The losses followed a warning from the Securities Exchange Commission that it’s taking steps to force accounting firms to let U.S. regulators review the financial audits of overseas companies -- the penalty for non-compliance being ejection from exchanges. That threat worsened sentiment in China’s giant tech sector just as Beijing is widening a crackdown on the country’s largest corporations, fearful of their growing clout after years of relatively unfettered expansion.

On Wednesday, Bloomberg News reported China’s government has proposed establishing a joint venture with local technology giants that would oversee the lucrative data they collect from hundreds of millions of consumers. The preliminary plan, which is being led by the People’s Bank of China, would mark a significant escalation in regulators’ attempts to tighten their grip over the country’s internet sector.

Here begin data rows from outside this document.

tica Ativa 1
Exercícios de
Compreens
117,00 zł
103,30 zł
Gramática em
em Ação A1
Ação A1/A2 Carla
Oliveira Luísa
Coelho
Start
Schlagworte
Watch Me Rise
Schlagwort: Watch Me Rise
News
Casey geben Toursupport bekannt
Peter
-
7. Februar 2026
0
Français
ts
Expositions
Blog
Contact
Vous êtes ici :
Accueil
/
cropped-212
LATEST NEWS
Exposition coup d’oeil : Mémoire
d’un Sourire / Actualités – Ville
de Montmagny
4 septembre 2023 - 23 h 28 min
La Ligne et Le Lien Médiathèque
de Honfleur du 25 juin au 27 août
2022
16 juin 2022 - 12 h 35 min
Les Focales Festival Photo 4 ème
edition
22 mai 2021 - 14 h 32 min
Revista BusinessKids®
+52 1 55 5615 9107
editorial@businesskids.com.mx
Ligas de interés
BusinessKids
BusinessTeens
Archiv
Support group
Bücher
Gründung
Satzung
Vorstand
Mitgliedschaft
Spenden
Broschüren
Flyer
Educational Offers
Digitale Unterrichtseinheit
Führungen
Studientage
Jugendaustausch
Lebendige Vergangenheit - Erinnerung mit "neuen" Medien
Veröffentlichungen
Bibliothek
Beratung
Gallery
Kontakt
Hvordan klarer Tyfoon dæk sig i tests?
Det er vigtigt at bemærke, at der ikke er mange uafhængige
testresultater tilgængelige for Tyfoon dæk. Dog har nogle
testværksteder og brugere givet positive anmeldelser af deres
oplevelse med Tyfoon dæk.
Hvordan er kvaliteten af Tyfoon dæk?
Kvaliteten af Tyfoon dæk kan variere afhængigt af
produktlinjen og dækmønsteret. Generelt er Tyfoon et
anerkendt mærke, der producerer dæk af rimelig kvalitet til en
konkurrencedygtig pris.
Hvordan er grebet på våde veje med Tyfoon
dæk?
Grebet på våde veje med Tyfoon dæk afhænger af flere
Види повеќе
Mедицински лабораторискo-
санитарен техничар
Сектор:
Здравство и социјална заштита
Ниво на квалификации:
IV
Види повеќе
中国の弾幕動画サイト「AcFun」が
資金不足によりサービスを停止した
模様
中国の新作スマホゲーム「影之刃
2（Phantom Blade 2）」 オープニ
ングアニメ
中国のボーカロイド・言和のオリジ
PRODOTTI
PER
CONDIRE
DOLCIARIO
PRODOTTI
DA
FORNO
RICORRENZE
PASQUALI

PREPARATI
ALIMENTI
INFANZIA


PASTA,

Tencent executives sought to tamp down the impact of Beijing’s heightened scrutiny after reporting revenue growth that barely met expectations.

“Sentiment got hurt after Chinese technology stocks slumped overnight on Nasdaq,” while local reasons accelerated the selloffs, including a lack of upside surprises in Tencent earnings and worries about government regulation on the sector, said Daniel So, a CMB International analyst.